Latest News

Home run: Mohigan baseball standout Anton Crudup Mon Student of the Month for September

It’s easy to forget, in these days of Name, Image and Likeness, whereby young college athletes can now cash in on lucrative commercial endorsements while still in school. 

It’s easy to forget how lessons imparted on the playing field – especially for those teammates who won’t get the scholarship or nod from the pros – really can translate to success in the classroom, and then life. 

Until one talks to Anton Crudup, a senior at Morgantown High School. 

Sure, he’s a .300 hitter for the Mohigans: a solid second baseman with a glove born to keep grounders from turning into base hits.  

He also carries a 3.8 grade point average and is known for his work mentoring younger students just entering high school. 

That guidance is why he was named Student of the Month for September for Monongalia County Schools. 

Eddie Campbell Jr., the Mon Schools superintendent who was also a high school second baseman, said he appreciates that Anton has put himself on the roster as an academic coach, as it were. 

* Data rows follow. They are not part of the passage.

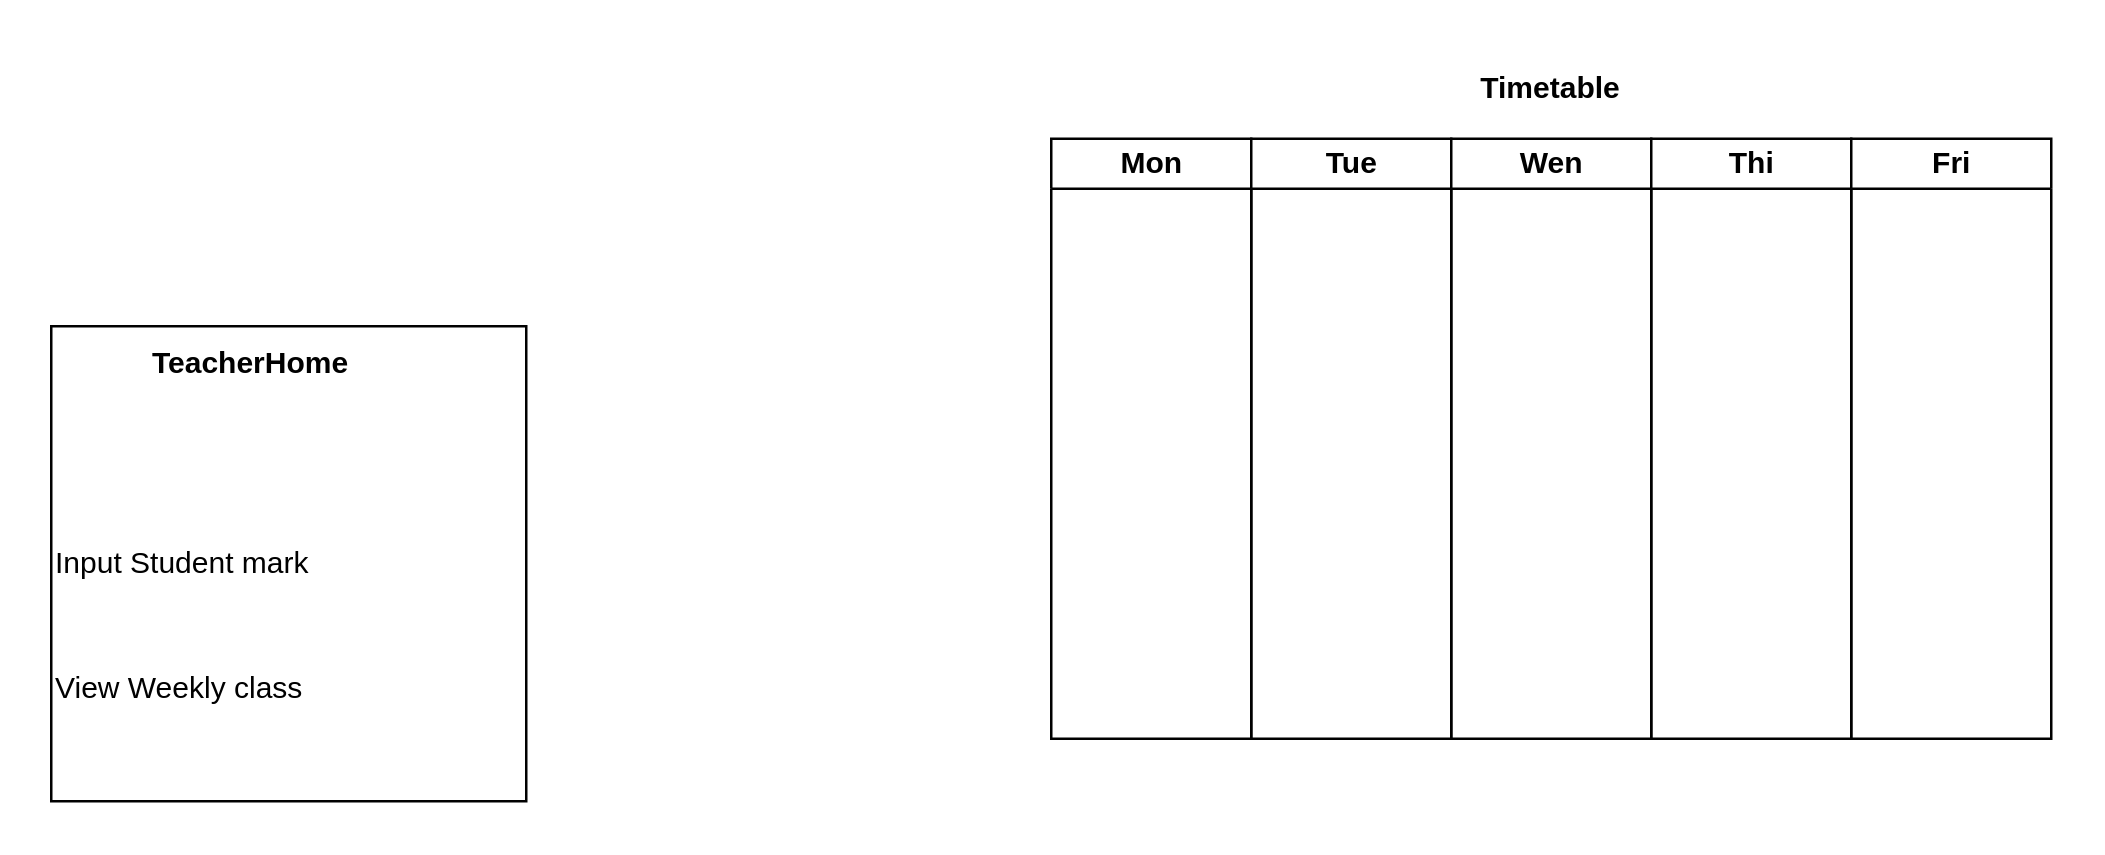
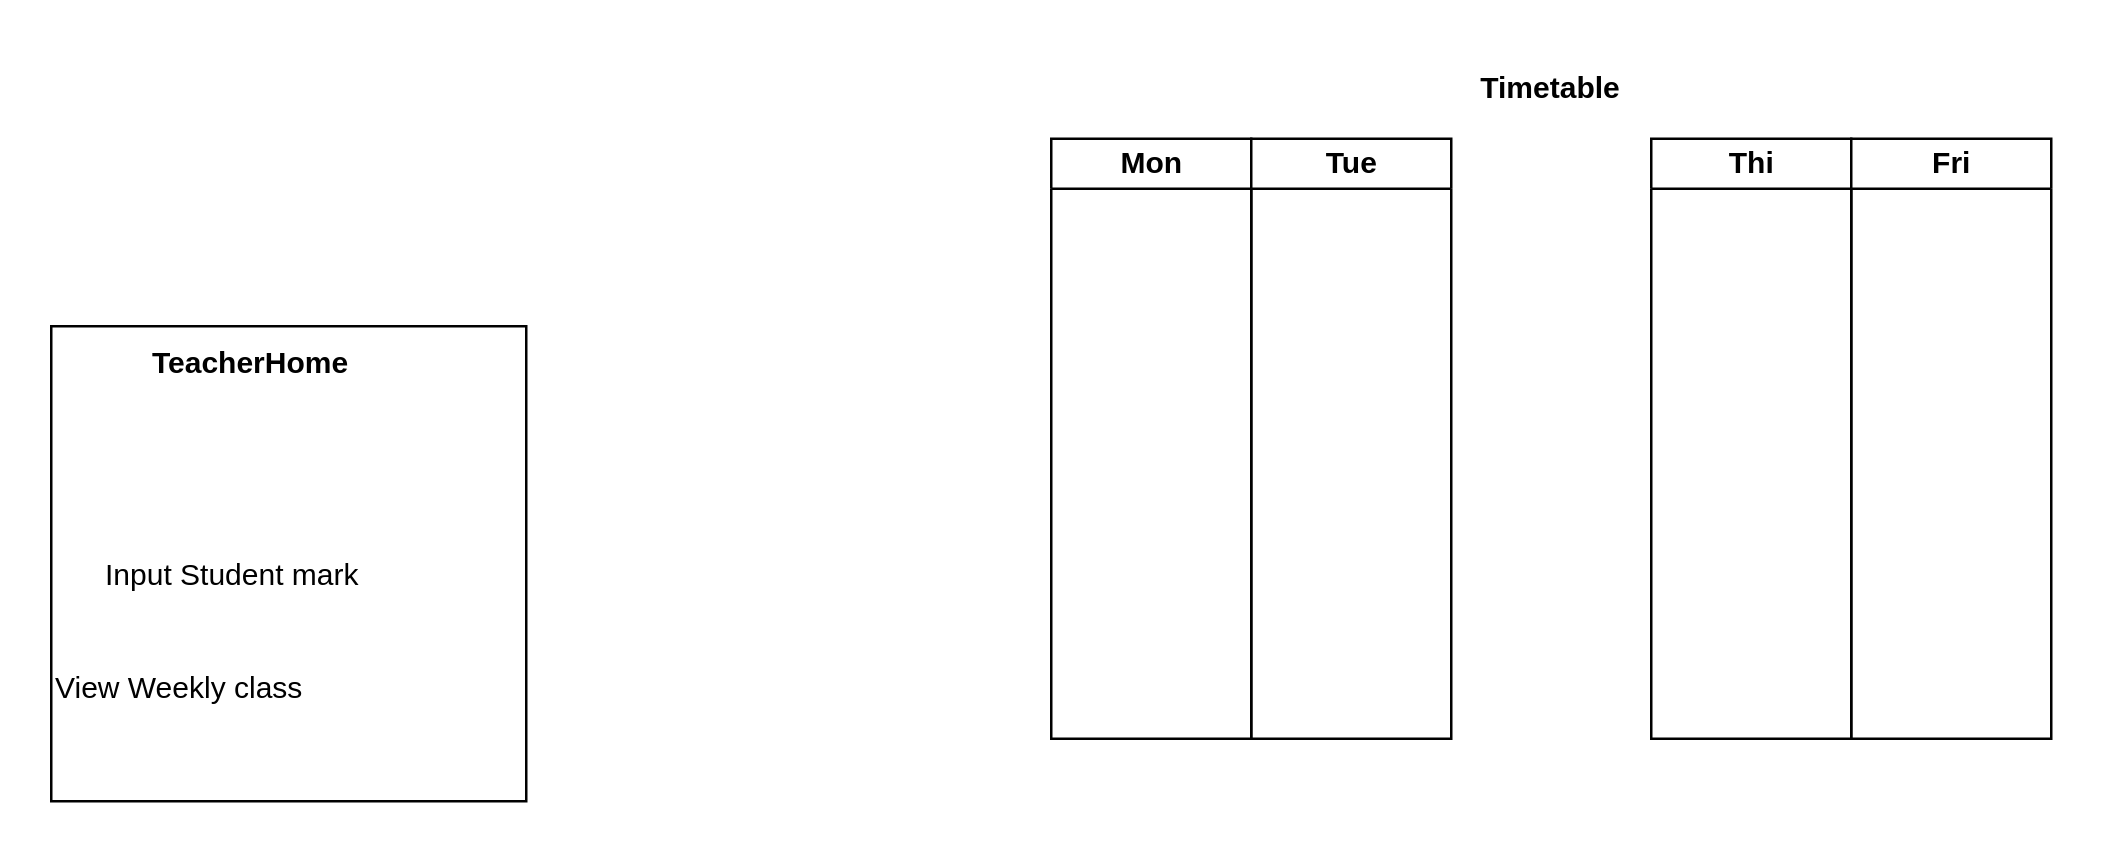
  <mxCell id="0" />
  <mxCell id="1" parent="0" />
  <mxCell id="2" value="" style="whiteSpace=wrap;html=1;aspect=fixed;" vertex="1" parent="1"><mxGeometry y="130" width="190" height="190" as="geometry" x="20" /></mxCell>
  <mxCell id="3" value="TeacherHome" style="text;html=1;strokeColor=none;fillColor=none;align=center;verticalAlign=middle;whiteSpace=wrap;rounded=0;fontStyle=1" vertex="1" parent="1"><mxGeometry x="70" y="130" width="60" height="30" as="geometry" /></mxCell>
- <mxCell id="4" value="Input Student mark" style="text;html=1;strokeColor=none;fillColor=none;align=left;verticalAlign=middle;whiteSpace=wrap;rounded=0;" vertex="1" parent="1"><mxGeometry y="210" width="110" height="30" as="geometry" x="20" /></mxCell>
+ <mxCell id="4" value="Input Student mark" style="text;html=1;strokeColor=none;fillColor=none;align=left;verticalAlign=middle;whiteSpace=wrap;rounded=0;" vertex="1" parent="1"><mxGeometry x="40" y="215" width="110" height="30" as="geometry" /></mxCell>
  <mxCell id="5" value="View&amp;nbsp;Weekly&amp;nbsp;&lt;span style=&quot;background-color: initial;&quot;&gt;class&lt;/span&gt;" style="text;html=1;strokeColor=none;fillColor=none;align=left;verticalAlign=middle;whiteSpace=wrap;rounded=0;" vertex="1" parent="1"><mxGeometry y="260" width="140" height="30" as="geometry" x="20" /></mxCell>
  <mxCell id="6" value="Mon" style="swimlane;startSize=20;html=1;" vertex="1" parent="1"><mxGeometry x="420" y="55" width="80" height="240" as="geometry" /></mxCell>
  <mxCell id="7" value="Tue" style="swimlane;startSize=20;html=1;" vertex="1" parent="1"><mxGeometry x="500" y="55" width="80" height="240" as="geometry" /></mxCell>
- <mxCell id="8" value="Wen" style="swimlane;startSize=20;html=1;" vertex="1" parent="1"><mxGeometry x="580" y="55" width="80" height="240" as="geometry" /></mxCell>
  <mxCell id="9" value="Thi" style="swimlane;startSize=20;html=1;" vertex="1" parent="1"><mxGeometry x="660" y="55" width="80" height="240" as="geometry" /></mxCell>
  <mxCell id="10" value="Fri" style="swimlane;startSize=20;html=1;" vertex="1" parent="1"><mxGeometry x="740" y="55" width="80" height="240" as="geometry" /></mxCell>
  <mxCell id="11" value="&lt;b&gt;Timetable&lt;/b&gt;" style="text;html=1;strokeColor=none;fillColor=none;align=center;verticalAlign=middle;whiteSpace=wrap;rounded=0;" vertex="1" parent="1"><mxGeometry x="590" width="60" height="30" as="geometry" y="20" /></mxCell>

“Anton’s a role model, really,” the superintendent said, “especially for the younger student-athletes who are just coming up.” 

The first set of advice from the coach? 

Don’t procrastinate when it comes to homework or papers due. 

“That’s what I tell them. Get your work done. Immediately. Don’t wait it out.” 

Last-minute work, he said, is sloppy work. 

Sloppy work, in turn, is graded accordingly by the teacher. 

While Anton is hoping for a scholarship offer from a college in West Virginia, so he can continue playing the sport he loves in the state he loves, he’s also being realistic, he said. 

Either way, he’s going to college. 

Anton wants to stay in sports, preferably as an athletic trainer or an exercise science professional. 

He discovered the academic side of sports literally by accident. 

That was when he was sidelined by a broken ankle and started reading every book on sports he  

could – initially to quell the boredom.  

Today, he’ll draw from that knowledge to help the younger students. 

Which, the superintendent said – from one second baseman to another – makes him an All-Star. 

“Anton’s a model student and a model citizen.”